The album was put together over time - some stuff was laid down as long ago as December 2002 despite the album only seeming to go out on full release in 2006. Yet it all sounds amazingly coherent and not thrown together at all and that's something the producers (from within the band) should be congratulated on.
As to the music it's par for the course with lots of atmospherics and nicely textured guitar parts that are kept on a tight leash. One of the male vocalists does the gruff growling thing which is thankfully used sparingly and the ladies have pleasant if unspectacular voice and there isn't an opera diva in sight!
All up however this is poor stuff for the genre. Some bands have an X-factor that even when their not on song they put forth product that's still appealing on certain levels. Satyrian aren't so blessed. Some of the atmospherics are foced, they don't edit their songs well so even some that work have passages that would of been better used as the basis for another song. The use of four vocalists causes an issue because there isn't a central focus.
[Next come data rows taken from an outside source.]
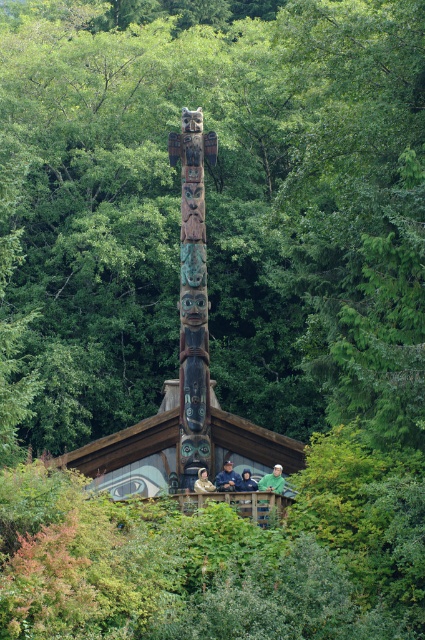
You are an artist who wants to paint a scene including both the carved wooden totem pole at center and the green matte shirt at center. Which object should you paint first if you want to follow the rule of painting larger objects before smaller ones?

You should paint the carved wooden wooden totem pole at center first because it is bigger than the green matte shirt at center.

You are an artist standing in front of the carved wooden totem pole at center and the green matte shirt at center. You want to take a photo of the totem pole without any obstructions. Which object should you move to ensure a clear view?

The green matte shirt at center is behind the carved wooden totem pole at center, so you should move the green matte shirt at center to ensure a clear view of the carved wooden totem pole at center.

You are standing in front of the totem pole and want to reach a specific point marked at coordinates point (95, 449). If you are currently 200 feet away from the totem pole, how much farther do you need to walk to reach that point?

The distance of point (95, 449) from viewer is 306.68 feet. Since you are currently 200 feet away from the totem pole, you need to walk an additional 106.68 feet to reach the point.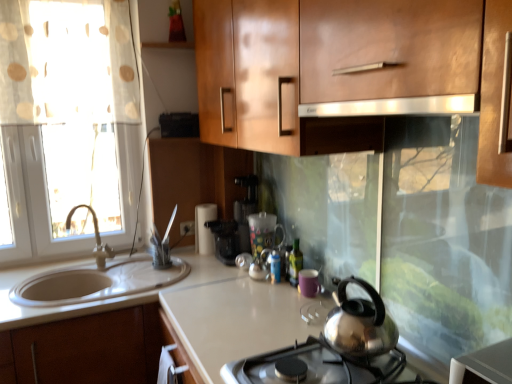
What are the coordinates of `free spot in front of purple matte mug at center, placed as the 1th appliance when sorted from right to left` in the screenshot? It's located at (304, 312).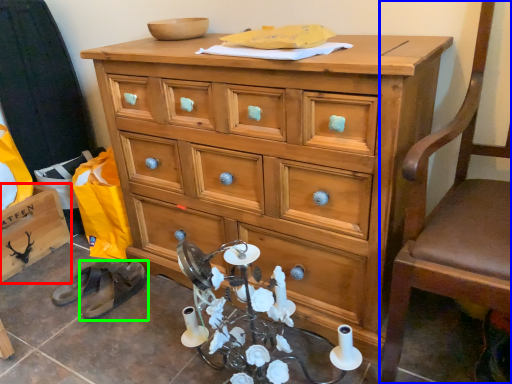
Question: Based on their relative distances, which object is nearer to cabinetry (highlighted by a red box)? Choose from swivel chair (highlighted by a blue box) and footwear (highlighted by a green box).

Choices:
 (A) swivel chair
 (B) footwear

Answer: (B)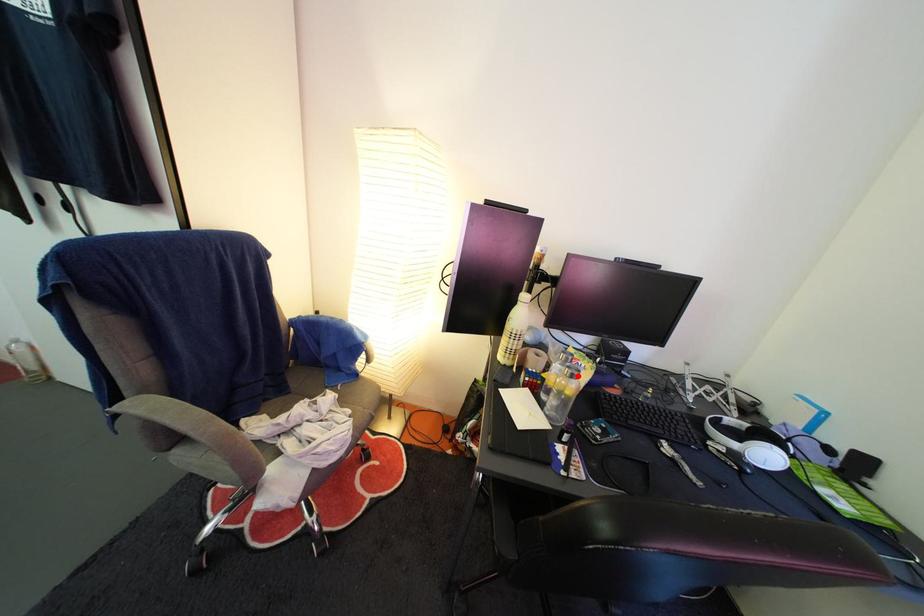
This wholt thing has been lovingly put together right down to the quality bookley and band linch pin Jan Yrlund is obviously a multi talented bloke but this just doesn't hit the spot anywhere near enough to find an audience in what is an overcrowded general as of it's time of release.
Satyrian remind me of Lunatica though not strictly speaking in a musical sense. Lunatice put out a couple of very middling albums then surprised everyone with the rather spot on 'The Edge of Infinity'. Satyrian has the elements in place - check out the title track and also Feel The Rush and some of the melodies in The Dark Gift and Sacred Lies. But on this album they haven't moulded those elements into shape enough.
A band whose future releases could be most interesting.